At the AMP meeting, the company also announced that it is planning to expand its menu in the next few weeks with two new liquid biopsy panels — the Oncomine Breast cfDNA Assay and the Oncomine Colon cfDNA Assay— which will join its already available NSCLC cfDNA assay.

Both of the new cell-free DNA panels, like the existing lung cancer assay, will enable detection of primary driver and resistance mutations from cell-free DNA down to a level of 0.1 percent, the company said in its workshop at the AMP meeting yesterday.

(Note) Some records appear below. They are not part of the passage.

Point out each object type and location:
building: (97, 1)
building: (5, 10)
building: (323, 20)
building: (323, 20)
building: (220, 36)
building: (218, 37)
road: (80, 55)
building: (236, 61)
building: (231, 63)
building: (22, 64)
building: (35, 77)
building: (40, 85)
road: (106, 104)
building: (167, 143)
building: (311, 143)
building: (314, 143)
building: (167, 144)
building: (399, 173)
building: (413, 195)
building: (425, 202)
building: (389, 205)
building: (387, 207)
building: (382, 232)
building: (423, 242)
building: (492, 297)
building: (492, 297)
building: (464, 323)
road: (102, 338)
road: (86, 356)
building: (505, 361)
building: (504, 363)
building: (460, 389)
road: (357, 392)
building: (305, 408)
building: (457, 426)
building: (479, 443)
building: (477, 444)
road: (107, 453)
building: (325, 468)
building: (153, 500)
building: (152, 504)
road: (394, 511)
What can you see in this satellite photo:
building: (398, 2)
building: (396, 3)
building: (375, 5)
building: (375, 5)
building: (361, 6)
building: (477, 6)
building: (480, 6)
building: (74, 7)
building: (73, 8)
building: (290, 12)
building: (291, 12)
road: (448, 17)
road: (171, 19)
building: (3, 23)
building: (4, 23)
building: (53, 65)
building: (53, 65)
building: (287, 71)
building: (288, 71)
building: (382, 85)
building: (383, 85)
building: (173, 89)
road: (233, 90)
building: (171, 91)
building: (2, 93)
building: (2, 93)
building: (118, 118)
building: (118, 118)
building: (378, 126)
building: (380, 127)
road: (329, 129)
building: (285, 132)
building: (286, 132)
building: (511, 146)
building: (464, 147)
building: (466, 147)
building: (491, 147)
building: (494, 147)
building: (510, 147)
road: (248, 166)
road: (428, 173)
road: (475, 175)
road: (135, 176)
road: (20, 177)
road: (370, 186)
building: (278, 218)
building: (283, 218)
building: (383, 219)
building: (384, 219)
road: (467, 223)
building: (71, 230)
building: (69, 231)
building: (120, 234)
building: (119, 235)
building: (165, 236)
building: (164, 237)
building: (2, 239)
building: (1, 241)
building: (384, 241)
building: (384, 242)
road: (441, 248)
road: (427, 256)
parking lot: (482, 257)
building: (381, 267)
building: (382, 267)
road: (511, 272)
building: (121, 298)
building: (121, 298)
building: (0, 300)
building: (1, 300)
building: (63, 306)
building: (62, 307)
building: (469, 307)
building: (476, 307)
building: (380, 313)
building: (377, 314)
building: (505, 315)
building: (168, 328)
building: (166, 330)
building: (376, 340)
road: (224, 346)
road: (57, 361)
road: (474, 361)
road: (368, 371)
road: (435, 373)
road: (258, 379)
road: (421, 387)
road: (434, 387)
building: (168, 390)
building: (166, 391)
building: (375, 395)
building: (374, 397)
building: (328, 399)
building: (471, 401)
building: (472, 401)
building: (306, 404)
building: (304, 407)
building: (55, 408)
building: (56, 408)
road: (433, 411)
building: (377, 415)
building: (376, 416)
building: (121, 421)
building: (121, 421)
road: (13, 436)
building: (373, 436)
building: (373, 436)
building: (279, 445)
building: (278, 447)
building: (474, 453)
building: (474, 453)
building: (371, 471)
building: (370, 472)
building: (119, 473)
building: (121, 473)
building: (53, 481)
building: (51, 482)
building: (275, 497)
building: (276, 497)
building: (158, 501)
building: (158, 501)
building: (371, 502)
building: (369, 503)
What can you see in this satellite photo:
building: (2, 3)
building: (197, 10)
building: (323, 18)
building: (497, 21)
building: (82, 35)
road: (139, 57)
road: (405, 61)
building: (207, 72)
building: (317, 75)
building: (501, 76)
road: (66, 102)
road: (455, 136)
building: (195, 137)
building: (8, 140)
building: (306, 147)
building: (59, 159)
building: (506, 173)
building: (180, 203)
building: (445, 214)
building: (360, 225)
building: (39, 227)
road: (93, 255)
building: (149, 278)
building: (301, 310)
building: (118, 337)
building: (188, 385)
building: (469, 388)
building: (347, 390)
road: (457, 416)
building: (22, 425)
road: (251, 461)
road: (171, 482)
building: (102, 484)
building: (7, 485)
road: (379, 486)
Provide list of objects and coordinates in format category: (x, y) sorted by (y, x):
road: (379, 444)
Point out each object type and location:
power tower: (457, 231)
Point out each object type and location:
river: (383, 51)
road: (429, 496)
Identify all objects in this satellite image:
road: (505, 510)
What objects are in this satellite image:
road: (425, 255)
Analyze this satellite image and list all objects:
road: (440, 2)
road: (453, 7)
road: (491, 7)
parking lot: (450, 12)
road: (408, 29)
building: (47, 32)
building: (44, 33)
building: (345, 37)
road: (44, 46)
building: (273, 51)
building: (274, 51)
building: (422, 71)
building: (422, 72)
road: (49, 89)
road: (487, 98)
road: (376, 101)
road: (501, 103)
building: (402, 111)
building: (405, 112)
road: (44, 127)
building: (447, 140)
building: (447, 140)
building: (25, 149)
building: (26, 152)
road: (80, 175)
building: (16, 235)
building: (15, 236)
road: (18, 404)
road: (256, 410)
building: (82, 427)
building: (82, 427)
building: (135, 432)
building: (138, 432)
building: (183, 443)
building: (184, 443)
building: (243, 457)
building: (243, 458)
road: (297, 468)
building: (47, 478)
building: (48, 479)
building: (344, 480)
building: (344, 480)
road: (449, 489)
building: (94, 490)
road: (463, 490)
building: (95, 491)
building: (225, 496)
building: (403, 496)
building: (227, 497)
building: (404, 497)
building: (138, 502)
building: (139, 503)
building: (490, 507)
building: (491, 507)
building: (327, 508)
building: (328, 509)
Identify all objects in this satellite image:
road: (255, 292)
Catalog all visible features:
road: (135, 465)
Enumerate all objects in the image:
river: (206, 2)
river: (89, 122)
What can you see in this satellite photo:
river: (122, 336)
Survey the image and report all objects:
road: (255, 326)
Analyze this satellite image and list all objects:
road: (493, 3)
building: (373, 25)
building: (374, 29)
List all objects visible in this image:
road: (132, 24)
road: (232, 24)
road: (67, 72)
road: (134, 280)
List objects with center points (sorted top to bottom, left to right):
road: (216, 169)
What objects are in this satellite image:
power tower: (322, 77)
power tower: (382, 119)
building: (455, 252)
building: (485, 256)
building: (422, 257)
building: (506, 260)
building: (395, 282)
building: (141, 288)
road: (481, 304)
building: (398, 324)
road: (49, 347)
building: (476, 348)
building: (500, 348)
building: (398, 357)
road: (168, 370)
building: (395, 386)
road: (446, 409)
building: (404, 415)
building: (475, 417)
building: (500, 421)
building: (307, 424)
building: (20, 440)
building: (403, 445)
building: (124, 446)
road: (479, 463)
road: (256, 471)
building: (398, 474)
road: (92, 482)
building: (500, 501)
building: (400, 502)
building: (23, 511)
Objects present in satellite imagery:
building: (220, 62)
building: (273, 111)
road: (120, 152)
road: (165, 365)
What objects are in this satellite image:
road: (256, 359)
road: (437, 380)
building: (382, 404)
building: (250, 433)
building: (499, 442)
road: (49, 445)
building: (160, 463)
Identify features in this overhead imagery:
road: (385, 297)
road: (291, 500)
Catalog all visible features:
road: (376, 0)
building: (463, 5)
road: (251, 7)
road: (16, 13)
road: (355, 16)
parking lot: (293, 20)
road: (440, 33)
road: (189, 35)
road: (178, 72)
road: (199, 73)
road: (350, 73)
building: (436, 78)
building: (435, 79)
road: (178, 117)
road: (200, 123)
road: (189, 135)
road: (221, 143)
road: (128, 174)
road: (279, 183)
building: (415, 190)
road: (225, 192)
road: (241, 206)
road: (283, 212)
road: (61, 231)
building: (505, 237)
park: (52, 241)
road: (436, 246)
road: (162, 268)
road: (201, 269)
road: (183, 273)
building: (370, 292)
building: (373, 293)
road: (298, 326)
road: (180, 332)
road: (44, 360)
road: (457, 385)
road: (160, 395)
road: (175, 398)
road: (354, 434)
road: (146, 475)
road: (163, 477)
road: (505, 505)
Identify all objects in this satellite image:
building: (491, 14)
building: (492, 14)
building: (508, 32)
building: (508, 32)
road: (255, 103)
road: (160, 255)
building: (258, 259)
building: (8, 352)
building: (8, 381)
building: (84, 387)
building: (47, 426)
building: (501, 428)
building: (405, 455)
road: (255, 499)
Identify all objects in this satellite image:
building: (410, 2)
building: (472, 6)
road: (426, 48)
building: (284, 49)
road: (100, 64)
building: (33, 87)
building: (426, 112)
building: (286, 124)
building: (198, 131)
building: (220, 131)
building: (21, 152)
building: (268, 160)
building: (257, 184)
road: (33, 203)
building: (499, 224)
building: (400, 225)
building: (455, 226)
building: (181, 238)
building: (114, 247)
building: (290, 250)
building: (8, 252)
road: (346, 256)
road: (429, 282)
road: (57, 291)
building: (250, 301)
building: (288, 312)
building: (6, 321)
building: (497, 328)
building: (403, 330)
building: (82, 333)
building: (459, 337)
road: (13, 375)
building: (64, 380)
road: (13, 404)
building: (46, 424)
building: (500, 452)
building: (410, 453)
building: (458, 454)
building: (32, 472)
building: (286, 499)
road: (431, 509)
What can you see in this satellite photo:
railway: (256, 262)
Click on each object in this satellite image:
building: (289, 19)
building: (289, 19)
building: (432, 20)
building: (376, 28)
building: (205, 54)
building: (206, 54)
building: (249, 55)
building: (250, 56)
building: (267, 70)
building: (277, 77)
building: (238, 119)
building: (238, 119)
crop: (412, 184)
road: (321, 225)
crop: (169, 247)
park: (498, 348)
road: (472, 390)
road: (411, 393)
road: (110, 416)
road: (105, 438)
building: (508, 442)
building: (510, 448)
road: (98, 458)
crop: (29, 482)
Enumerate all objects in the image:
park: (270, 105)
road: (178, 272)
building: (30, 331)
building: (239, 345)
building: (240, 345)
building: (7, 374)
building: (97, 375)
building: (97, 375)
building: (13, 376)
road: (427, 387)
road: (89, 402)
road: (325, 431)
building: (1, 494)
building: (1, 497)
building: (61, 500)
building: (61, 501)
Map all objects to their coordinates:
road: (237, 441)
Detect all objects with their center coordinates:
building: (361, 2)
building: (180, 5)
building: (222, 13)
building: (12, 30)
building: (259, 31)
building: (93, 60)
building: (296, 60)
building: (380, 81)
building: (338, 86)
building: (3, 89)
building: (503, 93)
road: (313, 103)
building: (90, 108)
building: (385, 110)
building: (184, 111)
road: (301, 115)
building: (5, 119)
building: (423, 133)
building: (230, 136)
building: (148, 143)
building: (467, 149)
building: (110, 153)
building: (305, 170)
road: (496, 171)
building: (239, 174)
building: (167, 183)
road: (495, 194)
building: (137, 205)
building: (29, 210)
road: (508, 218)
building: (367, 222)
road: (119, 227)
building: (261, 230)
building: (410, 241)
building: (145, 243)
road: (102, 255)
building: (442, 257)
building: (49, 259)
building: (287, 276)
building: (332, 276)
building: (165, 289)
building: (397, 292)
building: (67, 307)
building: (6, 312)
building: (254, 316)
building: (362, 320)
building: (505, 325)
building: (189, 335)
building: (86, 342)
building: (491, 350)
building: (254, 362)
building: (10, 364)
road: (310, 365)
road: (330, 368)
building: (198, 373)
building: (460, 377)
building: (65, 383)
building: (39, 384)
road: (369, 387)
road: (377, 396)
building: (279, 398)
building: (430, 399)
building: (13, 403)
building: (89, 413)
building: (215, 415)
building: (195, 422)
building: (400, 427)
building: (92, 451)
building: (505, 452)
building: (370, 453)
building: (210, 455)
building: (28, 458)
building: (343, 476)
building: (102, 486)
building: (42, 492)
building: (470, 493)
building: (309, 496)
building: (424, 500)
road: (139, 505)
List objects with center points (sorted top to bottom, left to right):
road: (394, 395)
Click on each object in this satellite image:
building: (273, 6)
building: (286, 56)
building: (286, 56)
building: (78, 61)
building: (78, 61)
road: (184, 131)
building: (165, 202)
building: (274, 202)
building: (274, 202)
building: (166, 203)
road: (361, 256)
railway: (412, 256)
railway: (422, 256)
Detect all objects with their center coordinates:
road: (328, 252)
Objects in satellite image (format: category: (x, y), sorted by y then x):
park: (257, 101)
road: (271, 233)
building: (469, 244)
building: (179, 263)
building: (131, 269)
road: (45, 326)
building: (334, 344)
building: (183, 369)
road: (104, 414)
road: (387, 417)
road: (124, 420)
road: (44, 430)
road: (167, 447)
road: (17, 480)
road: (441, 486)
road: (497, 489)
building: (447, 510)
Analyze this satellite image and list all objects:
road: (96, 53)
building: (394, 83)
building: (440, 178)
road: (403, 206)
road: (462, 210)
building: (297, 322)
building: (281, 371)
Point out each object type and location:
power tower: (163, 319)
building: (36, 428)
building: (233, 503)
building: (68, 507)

Unlike companies that sell NGS-based liquid biopsy test services as LDTs, Thermo has focused on releasing RUO kits that any lab can implement.

Though the future may hold a path for these assays through the FDA, becoming diagnostic, rather than RUO kits, Felton told GenomeWeb that this possibility is far enough off that Thermo doesn't have any definitive plans it could share.

Startup Resolution Biosciences, which launched last year, has also said it hopes to develop targeted sequencing-based liquid biopsy IVDs.